Many of the Africans came from different areas and didn't speak the same language, so it was a way for them to communicate, Padilla said. And it was at these gatherings that they planned rebellions.
Padilla was born on the island and moved to the U.S. when she was 7 years old. It was only years later that she took an active interest in her Puerto Rican background.
"I wanted to connect to my roots and so I started researching my past and my ancestry," she said.
Padilla said according to a DNA analysis her ancestry included African as well as indigenous Taino people.
She took classes from a Bomba teacher in San Francisco and made trips to Puerto Rico. She founded Bomba Marilé in 2017.
The group performs, visits schools and organizes Bomba classes including one recently with musician and educator Rafael Maya.
"A lot of times they're (Puerto Ricans in the U.S. who take his classes) looking at the music like, this is something that identifies me as a Puerto Rican," he said.

Liliana Rodriguez, a member of Bomba Marilé, first heard Bomba when she was about 9 and her mother signed her up for a ballet class. She heard people playing Bomba in the neighboring classroom.

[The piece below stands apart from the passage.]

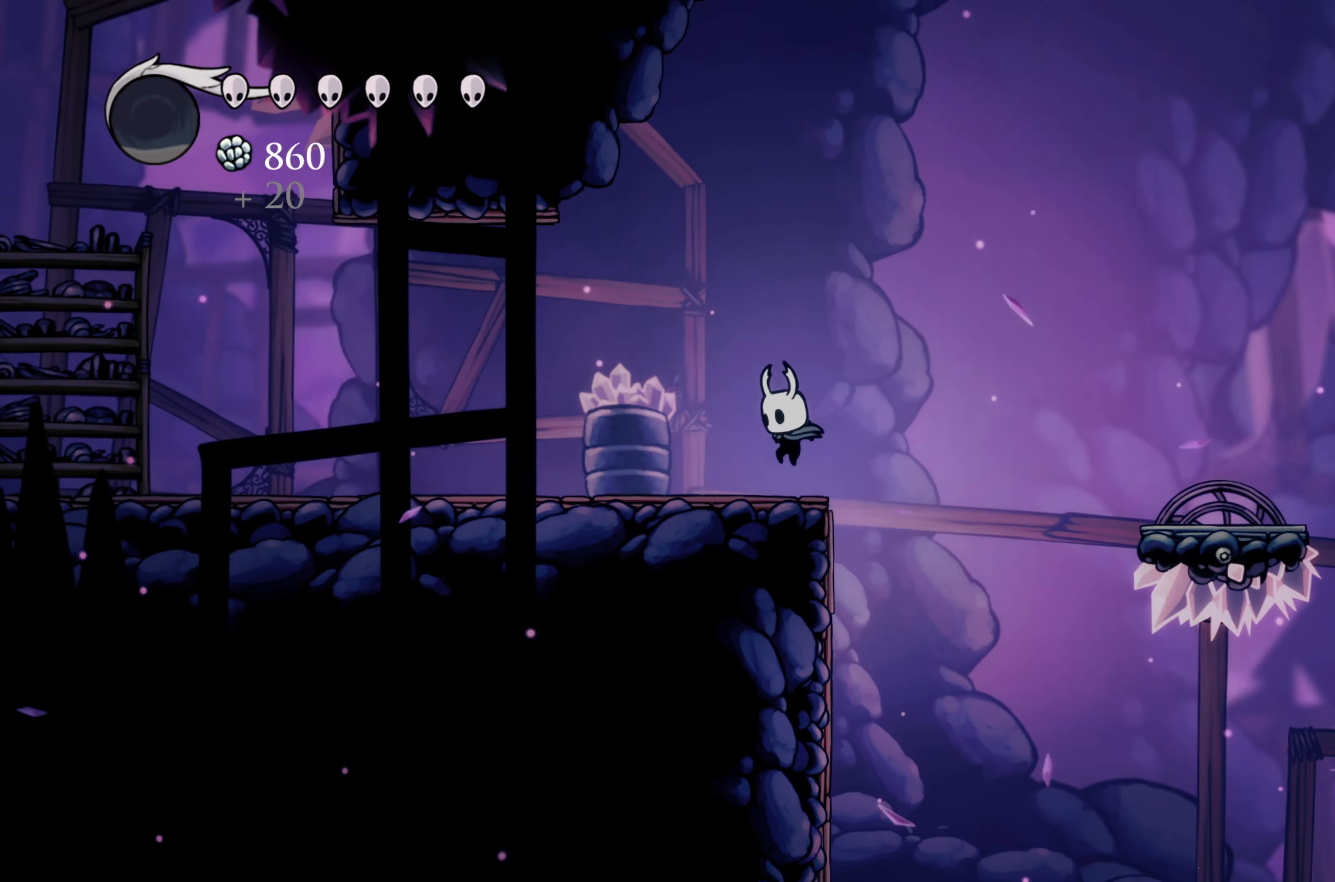
{"dt_ms": 500, "buttons": ["A"], "left_stick": "right", "right_stick": "center"}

"I hear the Bamba drums and then I jumped to the Bamba," she said. "After the ballet class, I just run to follow the sound. I see the teacher dancing and these two guys playing the drums, and they were having fun and smiling and enjoying what they were doing."
"I tell her (her mother) I don't feel ballet is me because is for proper people and I'm a more wild person," Rodriguez said.
"Ballet is pink and I don't like pink color," she said.
She and her husband, Omar, who also performs in Bomba Marilé, lived in Puerto Rico until Hurricane Maria devastated the island.

They moved so Omar could keep his job writing computer code. In Utah she felt out of place.
"The first time I came here to visit Omar, I felt weird because I see everybody like white color in the skin and I'm the only black person here. The only thing that I see black here was a cow and I feel happy like, oh, finally something looks similar to me," she said.
But since meeting Padilla – Omar first met Padilla as a patient and only much later discovered their common interest in Bomba – they don't feel quite so homesick.
"Yes, that was like finding an oasis in the desert," he said.
"It makes you feel like you're part of something bigger and part of a community. It's slow-paced, but we're building a community here," he said.
If you would like to learn Bomba, the group is teaching free classes 3 p.m. Saturdays in April, May, and June at the Sorenson Community Campus, 1383 S. 900 West in Salt Lake City.